TRY IT – Make an exact copy of all the entries, with the pictures left out.

DATA RECORDS –
***

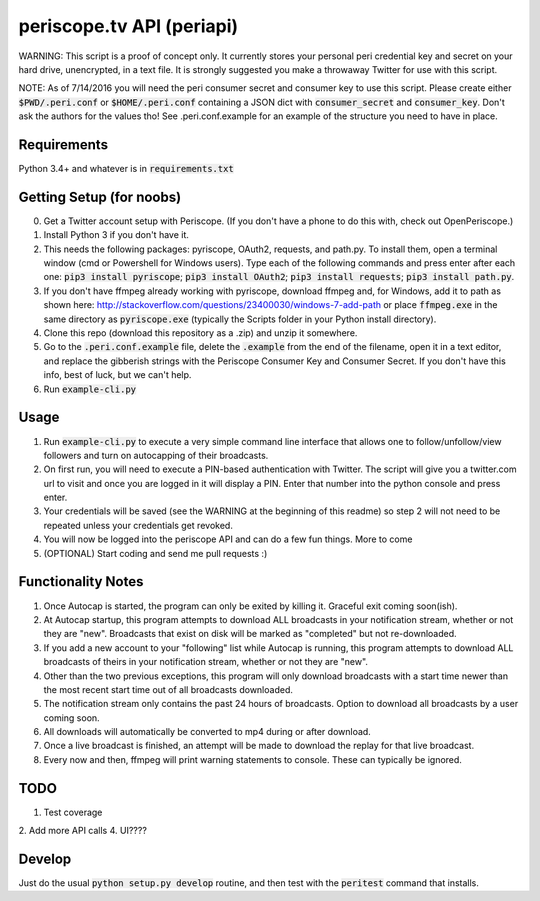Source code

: ==========================
periscope.tv API (periapi)
==========================

WARNING: This script is a proof of concept only. It currently stores your personal peri credential key and secret on your hard drive, unencrypted, in a text file. It is strongly suggested you make a throwaway Twitter for use with this script.

NOTE: As of 7/14/2016 you will need the peri consumer secret and consumer key to use this script.
Please create either :code:`$PWD/.peri.conf` or :code:`$HOME/.peri.conf` containing a JSON dict with :code:`consumer_secret` and :code:`consumer_key`. Don't ask the authors for the values tho! See .peri.conf.example for an example of the structure you need to have in place.

Requirements
------------

Python 3.4+ and whatever is in :code:`requirements.txt`

Getting Setup (for noobs)
-------------------------

0. Get a Twitter account setup with Periscope. (If you don't have a phone to do this with, check out OpenPeriscope.)
1. Install Python 3 if you don't have it.
2. This needs the following packages: pyriscope, OAuth2, requests, and path.py. To install them, open a terminal window (cmd or Powershell for Windows users). Type each of the following commands and press enter after each one: :code:`pip3 install pyriscope`; :code:`pip3 install OAuth2`; :code:`pip3 install requests`; :code:`pip3 install path.py`.
3. If you don't have ffmpeg already working with pyriscope, download ffmpeg and, for Windows, add it to path as shown here: http://stackoverflow.com/questions/23400030/windows-7-add-path or place :code:`ffmpeg.exe` in the same directory as :code:`pyriscope.exe` (typically the Scripts folder in your Python install directory).
4. Clone this repo (download this repository as a .zip) and unzip it somewhere.
5. Go to the :code:`.peri.conf.example` file, delete the :code:`.example` from the end of the filename, open it in a text editor, and replace the gibberish strings with the Periscope Consumer Key and Consumer Secret. If you don't have this info, best of luck, but we can't help.
6. Run :code:`example-cli.py`

Usage
-----

1. Run :code:`example-cli.py` to execute a very simple command line interface that allows one to follow/unfollow/view followers and turn on autocapping of their broadcasts.
2. On first run, you will need to execute a PIN-based authentication with Twitter. The script will give you a twitter.com url to visit and once you are logged in it will display a PIN. Enter that number into the python console and press enter. 
3. Your credentials will be saved (see the WARNING at the beginning of this readme) so step 2 will not need to be repeated unless your credentials get revoked.
4. You will now be logged into the periscope API and can do a few fun things. More to come
5. (OPTIONAL) Start coding and send me pull requests :)

Functionality Notes
-------------------

1. Once Autocap is started, the program can only be exited by killing it. Graceful exit coming soon(ish).
2. At Autocap startup, this program attempts to download ALL broadcasts in your notification stream, whether or not they are "new". Broadcasts that exist on disk will be marked as "completed" but not re-downloaded.
3. If you add a new account to your "following" list while Autocap is running, this program attempts to download ALL broadcasts of theirs in your notification stream, whether or not they are "new".
4. Other than the two previous exceptions, this program will only download broadcasts with a start time newer than the most recent start time out of all broadcasts downloaded.
5. The notification stream only contains the past 24 hours of broadcasts. Option to download all broadcasts by a user coming soon.
6. All downloads will automatically be converted to mp4 during or after download.
7. Once a live broadcast is finished, an attempt will be made to download the replay for that live broadcast.
8. Every now and then, ffmpeg will print warning statements to console. These can typically be ignored.

TODO
----

1. Test coverage
2. Add more API calls
4. UI????

Develop
-------

Just do the usual :code:`python setup.py develop` routine, and then test with the :code:`peritest` command that installs.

***

TASK RESPONSE –
Source code

: ==========================
periscope.tv API (periapi)
==========================

WARNING: This script is a proof of concept only. It currently stores your personal peri credential key and secret on your hard drive, unencrypted, in a text file. It is strongly suggested you make a throwaway Twitter for use with this script.

NOTE: As of 7/14/2016 you will need the peri consumer secret and consumer key to use this script.
Please create either :code:`$PWD/.peri.conf` or :code:`$HOME/.peri.conf` containing a JSON dict with :code:`consumer_secret` and :code:`consumer_key`. Don't ask the authors for the values tho! See .peri.conf.example for an example of the structure you need to have in place.

Requirements
------------

Python 3.4+ and whatever is in :code:`requirements.txt`

Getting Setup (for noobs)
-------------------------

0. Get a Twitter account setup with Periscope. (If you don't have a phone to do this with, check out OpenPeriscope.)
1. Install Python 3 if you don't have it.
2. This needs the following packages: pyriscope, OAuth2, requests, and path.py. To install them, open a terminal window (cmd or Powershell for Windows users). Type each of the following commands and press enter after each one: :code:`pip3 install pyriscope`; :code:`pip3 install OAuth2`; :code:`pip3 install requests`; :code:`pip3 install path.py`.
3. If you don't have ffmpeg already working with pyriscope, download ffmpeg and, for Windows, add it to path as shown here: http://stackoverflow.com/questions/23400030/windows-7-add-path or place :code:`ffmpeg.exe` in the same directory as :code:`pyriscope.exe` (typically the Scripts folder in your Python install directory).
4. Clone this repo (download this repository as a .zip) and unzip it somewhere.
5. Go to the :code:`.peri.conf.example` file, delete the :code:`.example` from the end of the filename, open it in a text editor, and replace the gibberish strings with the Periscope Consumer Key and Consumer Secret. If you don't have this info, best of luck, but we can't help.
6. Run :code:`example-cli.py`

Usage
-----

1. Run :code:`example-cli.py` to execute a very simple command line interface that allows one to follow/unfollow/view followers and turn on autocapping of their broadcasts.
2. On first run, you will need to execute a PIN-based authentication with Twitter. The script will give you a twitter.com url to visit and once you are logged in it will display a PIN. Enter that number into the python console and press enter. 
3. Your credentials will be saved (see the WARNING at the beginning of this readme) so step 2 will not need to be repeated unless your credentials get revoked.
4. You will now be logged into the periscope API and can do a few fun things. More to come
5. (OPTIONAL) Start coding and send me pull requests :)

Functionality Notes
-------------------

1. Once Autocap is started, the program can only be exited by killing it. Graceful exit coming soon(ish).
2. At Autocap startup, this program attempts to download ALL broadcasts in your notification stream, whether or not they are "new". Broadcasts that exist on disk will be marked as "completed" but not re-downloaded.
3. If you add a new account to your "following" list while Autocap is running, this program attempts to download ALL broadcasts of theirs in your notification stream, whether or not they are "new".
4. Other than the two previous exceptions, this program will only download broadcasts with a start time newer than the most recent start time out of all broadcasts downloaded.
5. The notification stream only contains the past 24 hours of broadcasts. Option to download all broadcasts by a user coming soon.
6. All downloads will automatically be converted to mp4 during or after download.
7. Once a live broadcast is finished, an attempt will be made to download the replay for that live broadcast.
8. Every now and then, ffmpeg will print warning statements to console. These can typically be ignored.

TODO
----

1. Test coverage
2. Add more API calls
4. UI????

Develop
-------

Just do the usual :code:`python setup.py develop` routine, and then test with the :code:`peritest` command that installs.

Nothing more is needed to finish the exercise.